A H&M vem mostrar que hoje o universo tecnológico traz inúmeras vantagens competitivas que podem ser usadas pelas empresas no oferecimento de seus produtos e serviços. Como consequência, por meio do tratamento de dados pessoais, as empresas podem definir diversos perfis, mapear as características e interesses de um público alvo, direcionando a confecção de produtos conforme gostos particulares. Ou seja, é a tecnologia sendo utilizada para a otimização das vendas, com a proposta de substituir as decisões humanas, consideradas naturalmente falhas e enviesadas, pelas escolhas algorítmicas, vistas como mais eficientes, objetivas e imparciais [2].  

 

A estratégia da empresa sueca, com o uso do big data, foi realizar produção sob demanda. Com isso, conseguiu também a diminuição com custos de transporte, produção e armazenamento, por meio da otimização de suas vendas. A ideia do ponto de vista do consumidor também é atraente:  os consumidores dos produtos encontrariam exatamente os seus produtos de interesse nas lojas da localidade! Se de um lado temos consumidores satisfeitos com o atendimento de suas preferências, de outro temos a empresa aumentando a efetividade das vendas devido à análise prévia do perfil consumidor

 

Contudo, com as leis de proteções de dados recentes, entre elas, o Regulamento Geral de Proteção de Dados Europeu (GDPR ) e a lei nacional 13.709/18 (LGPD) em vacatio legis, o tratamento de dados pessoais deve ser feito apenas se legitimado entre as hipóteses legais, sem distorcer finalidades esperadas pelos titulares. Com base na LGPD, os dados usados pela H&M podem ser considerados dados pessoais ou dados anônimos? Dados anônimos não são protegidos, sendo livre seu tratamento pelas empresas, pois não contemplam as características dos dados pessoais [3]. Se forem dados pessoais, qual o limite de a empresa usar dados provenientes dos interesses dos indivíduos para direcionar seus produtos e serviços sem o consentimento prévio? Haveria a necessidade de informar que os cookies seriam rastreados e usados para tais fins?

## Conjunto de tarefas
a) As afirmações a seguir estão de acordo com o texto sobre a H&M e a proteção de dados? (i) A estratégia da H&M com o big data foi a produção sob demanda. (ii) Segundo o texto, os dados anônimos são protegidos pela LGPD. (iii) A otimização das vendas trouxe à empresa a redução de custos de transporte, produção e armazenamento. Responda sim ou não a cada uma e cite literalmente as palavras do texto que decidem a resposta.
b) Repita sem nenhuma alteração o trecho do texto sobre a H&M que começa com as palavras que contêm "A H&M vem mostrar" e termina com "e imparciais [2].".

## Material fornecido
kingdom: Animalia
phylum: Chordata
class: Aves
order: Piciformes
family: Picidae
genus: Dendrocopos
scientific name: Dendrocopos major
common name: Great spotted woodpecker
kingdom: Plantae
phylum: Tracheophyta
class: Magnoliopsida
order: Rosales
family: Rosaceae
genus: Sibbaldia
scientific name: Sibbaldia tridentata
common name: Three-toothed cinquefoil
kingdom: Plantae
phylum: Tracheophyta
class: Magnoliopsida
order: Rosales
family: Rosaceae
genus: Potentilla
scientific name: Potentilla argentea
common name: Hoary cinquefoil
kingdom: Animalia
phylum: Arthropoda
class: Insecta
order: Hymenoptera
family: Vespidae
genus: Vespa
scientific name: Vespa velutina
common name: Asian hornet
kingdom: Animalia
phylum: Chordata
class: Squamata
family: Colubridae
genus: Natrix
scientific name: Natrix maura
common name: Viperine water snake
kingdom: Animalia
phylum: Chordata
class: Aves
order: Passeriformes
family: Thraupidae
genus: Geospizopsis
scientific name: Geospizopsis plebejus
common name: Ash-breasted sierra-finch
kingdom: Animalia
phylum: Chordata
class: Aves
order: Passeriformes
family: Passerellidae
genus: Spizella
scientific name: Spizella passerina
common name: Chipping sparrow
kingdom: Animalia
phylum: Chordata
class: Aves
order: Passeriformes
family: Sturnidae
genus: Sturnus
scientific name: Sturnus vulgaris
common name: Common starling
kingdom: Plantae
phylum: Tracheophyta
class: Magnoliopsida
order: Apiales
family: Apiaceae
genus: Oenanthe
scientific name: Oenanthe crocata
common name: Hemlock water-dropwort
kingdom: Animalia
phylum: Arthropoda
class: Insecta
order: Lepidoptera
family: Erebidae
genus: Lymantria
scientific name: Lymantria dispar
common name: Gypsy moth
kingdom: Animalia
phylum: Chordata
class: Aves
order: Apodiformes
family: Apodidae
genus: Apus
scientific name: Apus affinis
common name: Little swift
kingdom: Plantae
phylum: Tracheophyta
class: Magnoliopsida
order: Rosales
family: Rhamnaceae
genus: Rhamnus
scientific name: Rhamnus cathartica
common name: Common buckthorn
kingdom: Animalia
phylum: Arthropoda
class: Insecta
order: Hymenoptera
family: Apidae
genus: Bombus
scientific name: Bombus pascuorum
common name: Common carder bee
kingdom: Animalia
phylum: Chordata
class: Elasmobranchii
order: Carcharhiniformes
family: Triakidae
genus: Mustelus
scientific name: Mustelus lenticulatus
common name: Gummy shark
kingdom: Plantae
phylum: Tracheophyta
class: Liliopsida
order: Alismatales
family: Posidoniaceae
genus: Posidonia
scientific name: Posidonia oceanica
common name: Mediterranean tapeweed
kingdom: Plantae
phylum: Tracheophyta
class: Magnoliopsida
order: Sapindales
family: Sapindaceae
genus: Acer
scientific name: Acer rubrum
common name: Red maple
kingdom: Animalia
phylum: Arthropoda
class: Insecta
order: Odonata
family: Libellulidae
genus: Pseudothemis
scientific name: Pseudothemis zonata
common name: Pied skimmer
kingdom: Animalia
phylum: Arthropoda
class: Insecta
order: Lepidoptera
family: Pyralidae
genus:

## Resultados por tarefa
a)
(i) Sim: "A estratégia da empresa sueca, com o uso do big data, foi realizar produção sob demanda."
(ii) Não: "Dados anônimos não são protegidos, sendo livre seu tratamento pelas empresas"
(iii) Sim: "conseguiu também a diminuição com custos de transporte, produção e armazenamento, por meio da otimização de suas vendas"

b)
A H&M vem mostrar que hoje o universo tecnológico traz inúmeras vantagens competitivas que podem ser usadas pelas empresas no oferecimento de seus produtos e serviços. Como consequência, por meio do tratamento de dados pessoais, as empresas podem definir diversos perfis, mapear as características e interesses de um público alvo, direcionando a confecção de produtos conforme gostos particulares. Ou seja, é a tecnologia sendo utilizada para a otimização das vendas, com a proposta de substituir as decisões humanas, consideradas naturalmente falhas e enviesadas, pelas escolhas algorítmicas, vistas como mais eficientes, objetivas e imparciais [2].